- Use the macro TM language to write a decider for the language
L={x - y = z : x,y,z ∈ 1+}.
To clarify: the input alphabet for this language is Σ={-,=,1}
and "11-111=1"∈ L. Quotation marks added for clarity; they're not part of the string. Blanks aren't part of
the string, either.
- Hint: This is very similar to the first problem in HW 8a.
- This machine will be used in problem 8, in the next set.
- Consider the encoded DTM <M1> below in which
$\Sigma=\{a,b\}$ and $\Gamma=\{\square, a, b, \$\}$.
Using Examples 17.19 and 17.20 as a pattern, do the following:
- Complete the table below which shows the encoding of the tape symbols.
Symbol | Encoding |
$\square$ | |
a | |
b | |
$ | |
- Draw the machine that the encoding below represents.

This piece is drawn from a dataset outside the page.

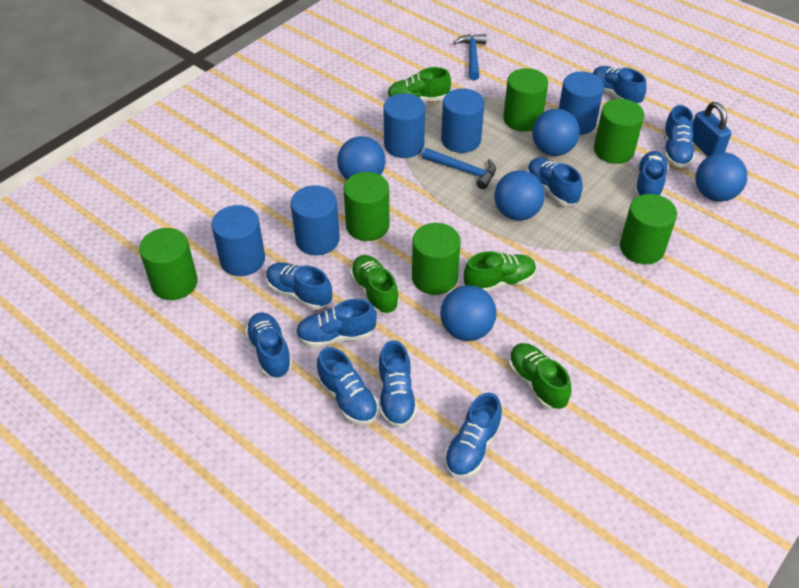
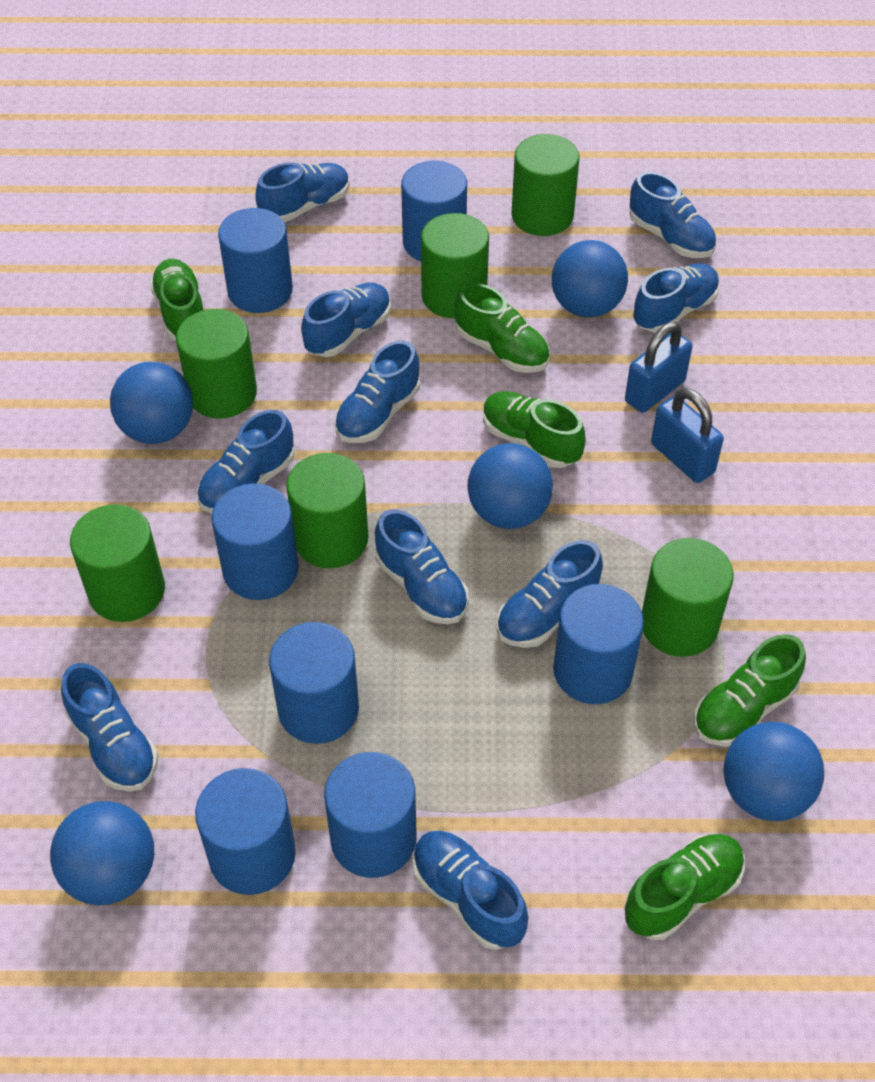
blue cylinder: 5 -> 7
blue hammer: 2 -> 0
blue padlock: 1 -> 2
green shoe: 4 -> 5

- Precisely and concisely describe the language accepted by M1.
- Hint: In the next question you can discover one of the strings that's in the language.
Machine Encoding:
<M1> = (q000, a00, Y011, a00, R),
(q000, a01, q001, a11, R),
(q000, a10, N100, a10, R),
(q000, a11, q000, a11, R),
(q001, a00, N100, a00, R),
(q001, a01, q001, a01, R),
(q001, a10, q010, a11, L),
(q001, a11, q001, a11, R),
(q010, a00, q000, a00, R),
(q010, a01, q010, a01, L),
(q010, a10, N100, a10, R),
(q010, a11, q010, a11, L)
-
Consider the language L = {<M, w> : M accepts w}.
One string in this language is <M1,ab> = <M1>,a01a10, where <M1> is the encoding
of machine M1, as given above.
- Give another two strings in this language, following the pattern above
(ie < M1, w> = <M1>,z, where z ∈ {a,b}*).
- Show a string <M1,w> that is NOT in the language, following the pattern
(ie < M1, w> = <M1>,z, where z ∈ {a,b}*).
- Hint: This problem is very easy once you know the language; you just have to apply definitions.